Where can I find whole squid for swordfishing around Mobile/Orange Beach?


----------



## Midnight Run (Oct 2, 2007)

J&M or sams


----------



## PELAGIC PIRATE (Oct 10, 2007)

I bought in bulk two years ago from bionic baits , and got a very good deal in bulk. Now i have 3 freezers full of squid and hope i never get a power failure at the beach house as it would stink up all of florida if it goes bad.By far the best deal is to by in bulk if you plan on swording alot because the cost of the squid is way cheaper , and you have your own stock of squid which saves you from depending on the shops to have them. Get yourself a few cases and you will be really happy !


----------



## Chris V (Oct 18, 2007)

We do sell them here at Top Gun Tackle in O. B. but the ones normally marketed as "swordfish squid" are larger than what is optimal. I get a 25 pound flat of squid and pick out the best ones in the 10-12 in. range. This is a lot cheaper and you can get stocked up ahead of time. When you buy a flat you want to make sure you are getting high quality squid. There are two types you will usually find, Illex and Loligo.
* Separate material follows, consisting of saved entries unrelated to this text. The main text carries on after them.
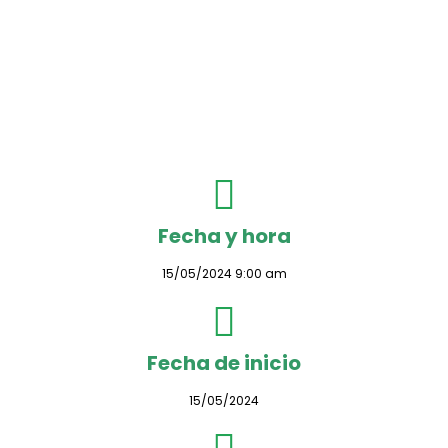
Fecha y hora
15/05/2024 9:00 am
Fecha de inicio
15/05/2024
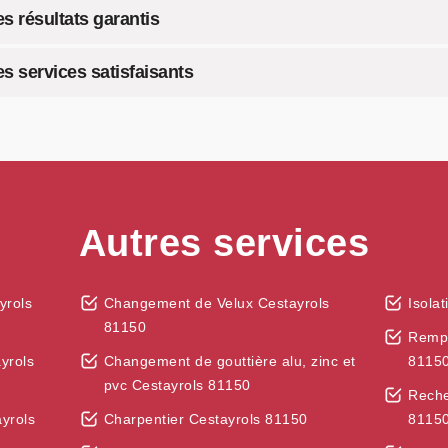
s résultats garantis
es services satisfaisants
Autres services
yrols
Changement de Velux Cestayrols
Isola
81150
Rempl
yrols
Changement de gouttière alu, zinc et
8115
pvc Cestayrols 81150
Reche
ayrols
Charpentier Cestayrols 81150
8115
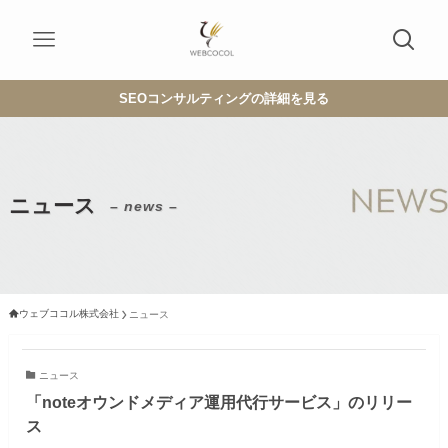
SEOコンサルティングの詳細を見る
ニュース
– news –
ウェブココル株式会社
ニュース
ニュース
「noteオウンドメディア運用代行サービス」のリリー
ス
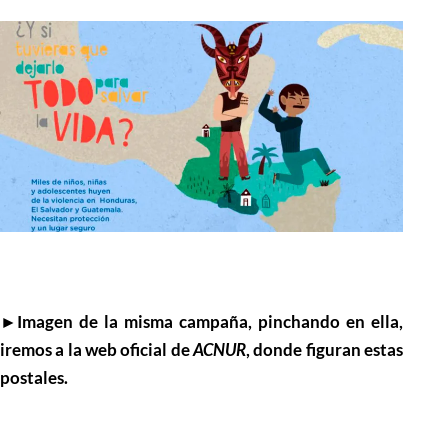
►Imagen de la misma campaña, pinchando en ella,
iremos a la web oficial de
ACNUR
, donde figuran estas
postales.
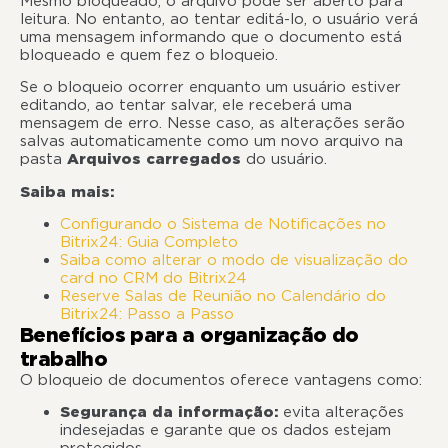
Mesmo bloqueado, o arquivo pode ser aberto para
leitura. No entanto, ao tentar editá-lo, o usuário verá
uma mensagem informando que o documento está
bloqueado e quem fez o bloqueio.
Se o bloqueio ocorrer enquanto um usuário estiver
editando, ao tentar salvar, ele receberá uma
mensagem de erro. Nesse caso, as alterações serão
salvas automaticamente como um novo arquivo na
pasta
Arquivos carregados
do usuário.
Saiba mais:
Configurando o Sistema de Notificações no
Bitrix24: Guia Completo
Saiba como alterar o modo de visualização do
card no CRM do Bitrix24
Reserve Salas de Reunião no Calendário do
Bitrix24: Passo a Passo
Benefícios para a organização do
trabalho
O bloqueio de documentos oferece vantagens como:
Segurança da informação:
evita alterações
indesejadas e garante que os dados estejam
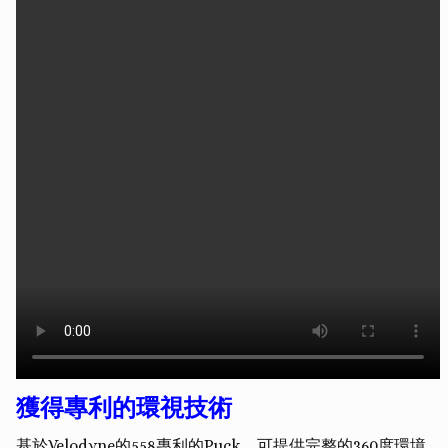
獲得專利的環視技術
基於Velodyne的558專利的Puck，可提供完整的360度環境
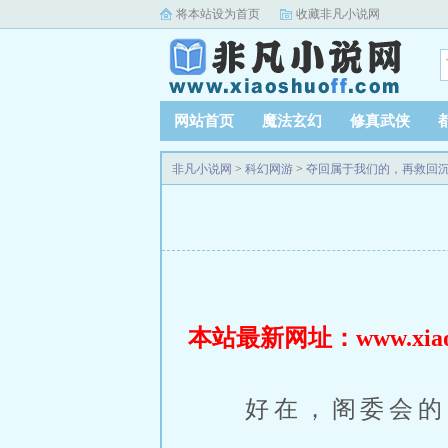
将本站设为首页
收藏非凡小说网
网站首页
魔法玄幻
修真武侠
非凡小说网
>
科幻网游
>
夺回属于我们的，再救回
本站最新网址：www.xiaosh
好在，阁委会的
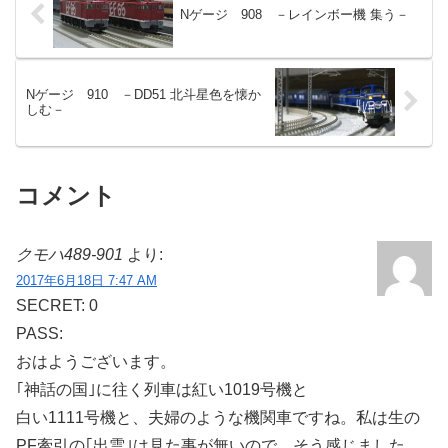
Nゲージ 908 －レインボー機 集う－
Nゲージ 910 －DD51 北斗星色を懐か
しむ－
コメント
クモハ489-901
より:
2017年6月18日 7:47 AM
SECRET: 0
PASS:
おはようございます。
｢神話の国｣に往く列車は紅い1019号機と
白い1111号機と、夫婦のような機関車ですね。私は生の
PF牽引の｢出雲｣は見た事が無いので、そう感じました。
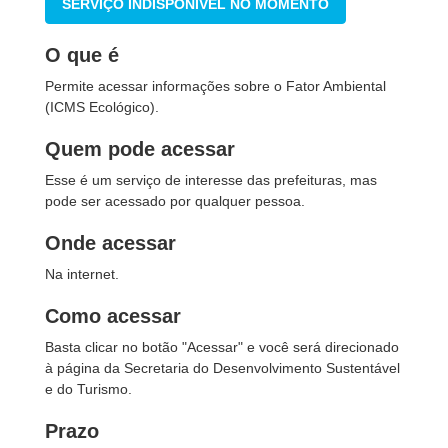
SERVIÇO INDISPONÍVEL NO MOMENTO
O que é
Permite acessar informações sobre o Fator Ambiental
(ICMS Ecológico).
Quem pode acessar
Esse é um serviço de interesse das prefeituras, mas
pode ser acessado por qualquer pessoa.
Onde acessar
Na internet.
Como acessar
Basta clicar no botão "Acessar" e você será direcionado
à página da Secretaria do Desenvolvimento Sustentável
e do Turismo.
Prazo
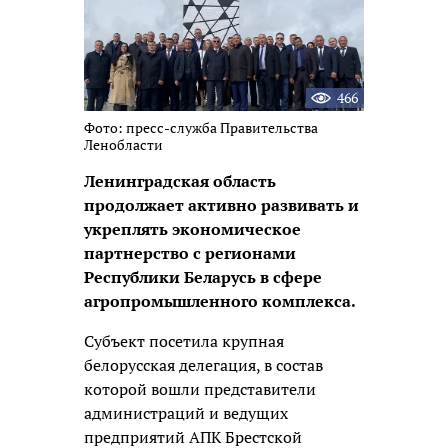
466
Фото: пресс-служба Правительства
Ленобласти
Ленинградская область
продолжает активно развивать и
укреплять экономическое
партнерство с регионами
Республики Беларусь в сфере
агропромышленного комплекса.
Субъект посетила крупная
белорусская делегация, в состав
которой вошли представители
администраций и ведущих
предприятий АПК Брестской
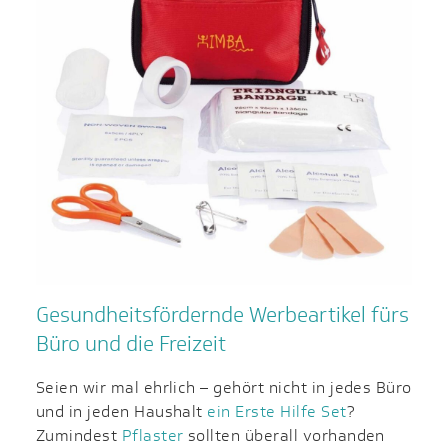
Gesundheitsfördernde Werbeartikel fürs
Büro und die Freizeit
Seien wir mal ehrlich – gehört nicht in jedes Büro
und in jeden Haushalt
ein Erste Hilfe Set
?
Zumindest
Pflaster
sollten überall vorhanden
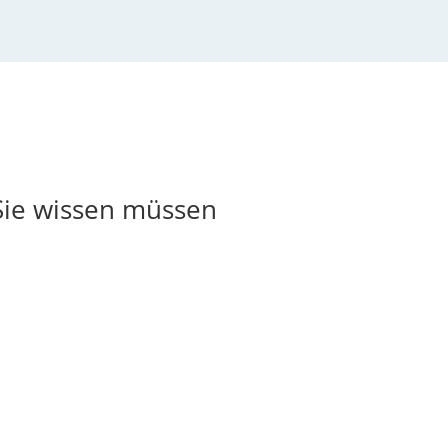
Sie wissen müssen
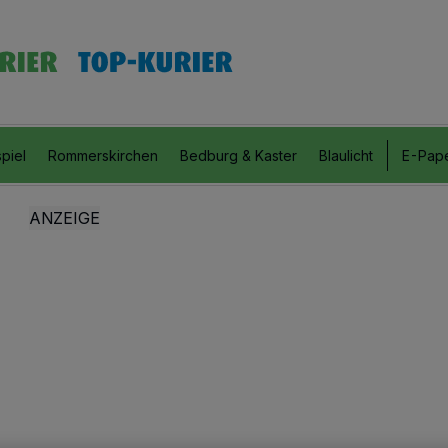
piel
Rommerskirchen
Bedburg & Kaster
Blaulicht
E-Pap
The Illex are the ones you want, they are much tougher and are usually in better condition. In an average flat you might get 40 baits or more.


----------



## Sir Reel (Jun 14, 2008)

How much are they in bulk?


----------



## Midnight Run (Oct 2, 2007)

go to www.baitmasters.com they have swordfish squid


----------



## BlueWater2 (Sep 27, 2007)

Gulf Breeze Bait and Tackle has some real big ones. Like 18 inches long. I have great luck with them. Whole Mullet works ok too.


----------